Monday, Jun. 10, 1957
Tearful Times
Past the mint-and custard-colored roofs of Pnompenh's lacquered palaces, a black Lincoln limousine sped south, bound for the rambling Cambodian seaside resort of Kep, 90 miles away by the green waters of the Gulf of Siam. Inside the big car, lonely and unhappy, sat cherub-faced Norodom Sihanouk, who gave up his throne to serve as Premier and had already resigned the premiership three times in less than two years. Behind him in Pnompenh Prince Sihanouk left with his father, King Suramarit, a statement of his intention to resign for the fourth time.
Whether or not he holds office, 34-year-old Prince Sihanouk will go right on running his country's affairs. He has no other choice, for there is no one else in Cambodia's scantily schooled and politically unsophisticated 4,500,000 populace who is up to the job. To Cambodians, Sihanouk is the government, and the government is Sihanouk.

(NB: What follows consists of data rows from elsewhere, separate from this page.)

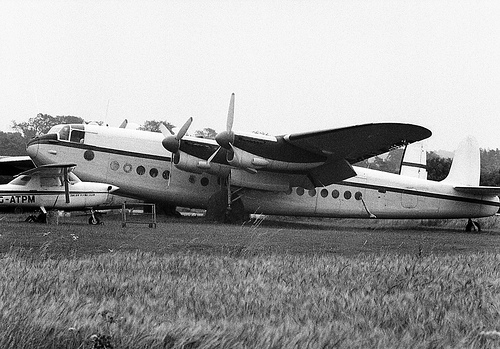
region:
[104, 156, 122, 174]
Small round circle on the side of a plane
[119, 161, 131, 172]
Small round circle on the side of a plane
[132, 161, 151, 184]
Small round circle on the side of a plane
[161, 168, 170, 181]
Small round circle on the side of a plane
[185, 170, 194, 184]
Small round circle on the side of a plane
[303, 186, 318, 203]
Small round circle on the side of a plane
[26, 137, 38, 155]
The nose of the larger plane.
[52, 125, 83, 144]
The cockpit windows of the larger plane.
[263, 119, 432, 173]
The sidewing of the larger plane.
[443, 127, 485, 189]
The tail of the larger plane.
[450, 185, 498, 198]
The tail wing of the larger plane.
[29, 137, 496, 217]
The stripe on the side of the larger plane.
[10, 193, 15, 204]
The letter A on the small plane.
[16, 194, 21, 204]
The letter T of the small plane.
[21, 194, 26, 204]
The letter P of the small plane.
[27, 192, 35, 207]
The letter M of the small plane.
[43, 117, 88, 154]
cock pit of the plane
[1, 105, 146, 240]
small plane parked next to a larger one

Back to Work. A basically soft and kind young man, a devout Buddhist who abhors seeing any of his people suffering, Sihanouk has been through many changes of heart. The whole world cheered the way his representatives at the 1954 Geneva Conference withstood Communist attempts to subvert Cambodia by treaty. Then he fell under Nehru's spell, and hinted darkly that U.S. aid ($120 million in three years) was being used as a device to take over Cambodia. He welcomed Chou En-lai to Pnompenh last November --but then became alarmed at the Communists' evident strength in Cambodia's economically powerful Chinese community. Recently, shocked by Russian intervention in Hungary, Sihanouk told his people that Communism is servitude, added: "Polish and Hungarian people have preferred to shed their blood."
Sihanouk took back the premiership of his country only eight weeks ago, after sacking dutiful Premier San Yun in a welter of malicious and unproved charges that San Yun had been doling out valuable import licenses, mostly for high-priced consumer goods, to assorted ministers' wives, political chairwarmers, and some ladies closely related to the royal family itself.
Sihanouk then appointed his longtime friend and adviser Sam Sary as special economic counselor to the government, with the personal rank of Prime Minister. But Sam Sary, even with his special rank, still approached the real Prime Minister, Sihanouk, only on his hands and knees. Sam Sary instituted a new economic policy of liberalized imports, but they, too, came under fire. Rival ministers whispered in Sihanouk's ear that Sam Sary was being paid off by Chinese merchants, accused him of accepting diamond-studded platinum wristwatches and other bribes.
Off to the Monastery. Angrily, Sihanouk summoned a meeting of the Central Committee of his Sangkum Party, which controls all 91 seats in the National Assembly. Sihanouk listened, near to tears, while official after official accused Sam Sary of giving import licenses to the wrong people, i.e., someone else. The criticisms, said Sihanouk, were "unjustified." Nevertheless, because they could "be construed as casting a shadow over the reputation of the Sangkum Party," His Royal Highness forthwith annulled all import licenses.
Sad Sam Sary crawled up to Sihanouk on his hands and knees and asked to be relieved of his economic responsibilities. Distressed to see his friend in this state, Sihanouk acceded to the request. Sam Sary sadly crawled away, had his head and eyebrows shaved, and betook himself to a Buddhist monastery. Sihanouk was so upset himself that he burst into tears.
While Sam Sary meditated in his monastery, Sihanouk's father, King Norodom Suramarit, held on to his son's resignation as Premier, hoping he would reconsider. Last week Sihanouk did. He motored back to Pnompenh, categorically denied there had ever been a government crisis, then set to work setting up a "National Investigation Commission" to combat Cambodia's galloping corruption.